[WORK TASK]
Please return the whole listing, character for character.

[GIVEN INFORMATION]
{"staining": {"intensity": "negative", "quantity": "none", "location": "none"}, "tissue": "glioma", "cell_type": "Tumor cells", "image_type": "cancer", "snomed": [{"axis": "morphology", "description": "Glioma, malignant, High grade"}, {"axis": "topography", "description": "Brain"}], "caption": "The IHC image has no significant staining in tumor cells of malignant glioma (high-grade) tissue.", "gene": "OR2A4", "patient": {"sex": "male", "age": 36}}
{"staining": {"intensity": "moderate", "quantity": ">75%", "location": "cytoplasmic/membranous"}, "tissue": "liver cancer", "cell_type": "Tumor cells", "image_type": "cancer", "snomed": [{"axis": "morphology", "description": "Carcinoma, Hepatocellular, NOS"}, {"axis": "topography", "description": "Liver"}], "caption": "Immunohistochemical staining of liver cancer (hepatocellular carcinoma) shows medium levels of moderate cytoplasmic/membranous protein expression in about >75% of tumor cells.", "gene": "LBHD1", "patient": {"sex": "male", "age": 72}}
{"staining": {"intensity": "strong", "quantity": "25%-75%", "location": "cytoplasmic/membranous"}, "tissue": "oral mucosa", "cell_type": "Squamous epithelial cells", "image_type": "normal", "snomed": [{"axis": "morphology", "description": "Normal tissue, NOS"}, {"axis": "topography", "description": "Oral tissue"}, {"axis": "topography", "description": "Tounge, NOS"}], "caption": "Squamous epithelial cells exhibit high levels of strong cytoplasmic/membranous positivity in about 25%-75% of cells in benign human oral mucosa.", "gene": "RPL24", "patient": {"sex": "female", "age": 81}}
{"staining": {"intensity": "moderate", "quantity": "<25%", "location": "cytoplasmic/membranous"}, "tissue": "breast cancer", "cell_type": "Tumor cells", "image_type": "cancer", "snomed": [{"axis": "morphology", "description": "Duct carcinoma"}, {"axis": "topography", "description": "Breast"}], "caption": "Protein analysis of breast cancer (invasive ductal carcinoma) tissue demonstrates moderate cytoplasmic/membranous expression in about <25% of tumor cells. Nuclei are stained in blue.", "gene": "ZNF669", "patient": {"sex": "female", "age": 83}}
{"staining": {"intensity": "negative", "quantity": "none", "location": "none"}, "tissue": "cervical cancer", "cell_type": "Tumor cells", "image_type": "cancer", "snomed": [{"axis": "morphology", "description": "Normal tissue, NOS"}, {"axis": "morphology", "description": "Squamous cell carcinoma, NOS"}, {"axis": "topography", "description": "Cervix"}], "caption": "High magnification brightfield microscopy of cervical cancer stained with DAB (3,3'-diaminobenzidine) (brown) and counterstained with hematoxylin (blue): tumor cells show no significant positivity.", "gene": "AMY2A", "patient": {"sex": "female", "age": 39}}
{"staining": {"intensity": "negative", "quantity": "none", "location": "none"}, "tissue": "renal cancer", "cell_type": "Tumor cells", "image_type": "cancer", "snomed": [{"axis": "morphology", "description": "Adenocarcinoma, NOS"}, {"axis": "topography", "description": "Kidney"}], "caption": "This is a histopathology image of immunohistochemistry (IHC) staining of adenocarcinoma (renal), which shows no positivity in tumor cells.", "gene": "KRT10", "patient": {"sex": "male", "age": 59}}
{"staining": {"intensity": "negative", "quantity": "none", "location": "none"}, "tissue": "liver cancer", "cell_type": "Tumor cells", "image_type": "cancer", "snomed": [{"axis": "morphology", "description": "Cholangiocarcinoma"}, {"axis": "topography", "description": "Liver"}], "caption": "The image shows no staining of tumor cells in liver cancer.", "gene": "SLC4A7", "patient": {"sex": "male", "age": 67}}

[OUTPUT]
{"staining": {"intensity": "negative", "quantity": "none", "location": "none"}, "tissue": "glioma", "cell_type": "Tumor cells", "image_type": "cancer", "snomed": [{"axis": "morphology", "description": "Glioma, malignant, High grade"}, {"axis": "topography", "description": "Brain"}], "caption": "The IHC image has no significant staining in tumor cells of malignant glioma (high-grade) tissue.", "gene": "OR2A4", "patient": {"sex": "male", "age": 36}}
{"staining": {"intensity": "moderate", "quantity": ">75%", "location": "cytoplasmic/membranous"}, "tissue": "liver cancer", "cell_type": "Tumor cells", "image_type": "cancer", "snomed": [{"axis": "morphology", "description": "Carcinoma, Hepatocellular, NOS"}, {"axis": "topography", "description": "Liver"}], "caption": "Immunohistochemical staining of liver cancer (hepatocellular carcinoma) shows medium levels of moderate cytoplasmic/membranous protein expression in about >75% of tumor cells.", "gene": "LBHD1", "patient": {"sex": "male", "age": 72}}
{"staining": {"intensity": "strong", "quantity": "25%-75%", "location": "cytoplasmic/membranous"}, "tissue": "oral mucosa", "cell_type": "Squamous epithelial cells", "image_type": "normal", "snomed": [{"axis": "morphology", "description": "Normal tissue, NOS"}, {"axis": "topography", "description": "Oral tissue"}, {"axis": "topography", "description": "Tounge, NOS"}], "caption": "Squamous epithelial cells exhibit high levels of strong cytoplasmic/membranous positivity in about 25%-75% of cells in benign human oral mucosa.", "gene": "RPL24", "patient": {"sex": "female", "age": 81}}
{"staining": {"intensity": "moderate", "quantity": "<25%", "location": "cytoplasmic/membranous"}, "tissue": "breast cancer", "cell_type": "Tumor cells", "image_type": "cancer", "snomed": [{"axis": "morphology", "description": "Duct carcinoma"}, {"axis": "topography", "description": "Breast"}], "caption": "Protein analysis of breast cancer (invasive ductal carcinoma) tissue demonstrates moderate cytoplasmic/membranous expression in about <25% of tumor cells. Nuclei are stained in blue.", "gene": "ZNF669", "patient": {"sex": "female", "age": 83}}
{"staining": {"intensity": "negative", "quantity": "none", "location": "none"}, "tissue": "cervical cancer", "cell_type": "Tumor cells", "image_type": "cancer", "snomed": [{"axis": "morphology", "description": "Normal tissue, NOS"}, {"axis": "morphology", "description": "Squamous cell carcinoma, NOS"}, {"axis": "topography", "description": "Cervix"}], "caption": "High magnification brightfield microscopy of cervical cancer stained with DAB (3,3'-diaminobenzidine) (brown) and counterstained with hematoxylin (blue): tumor cells show no significant positivity.", "gene": "AMY2A", "patient": {"sex": "female", "age": 39}}
{"staining": {"intensity": "negative", "quantity": "none", "location": "none"}, "tissue": "renal cancer", "cell_type": "Tumor cells", "image_type": "cancer", "snomed": [{"axis": "morphology", "description": "Adenocarcinoma, NOS"}, {"axis": "topography", "description": "Kidney"}], "caption": "This is a histopathology image of immunohistochemistry (IHC) staining of adenocarcinoma (renal), which shows no positivity in tumor cells.", "gene": "KRT10", "patient": {"sex": "male", "age": 59}}
{"staining": {"intensity": "negative", "quantity": "none", "location": "none"}, "tissue": "liver cancer", "cell_type": "Tumor cells", "image_type": "cancer", "snomed": [{"axis": "morphology", "description": "Cholangiocarcinoma"}, {"axis": "topography", "description": "Liver"}], "caption": "The image shows no staining of tumor cells in liver cancer.", "gene": "SLC4A7", "patient": {"sex": "male", "age": 67}}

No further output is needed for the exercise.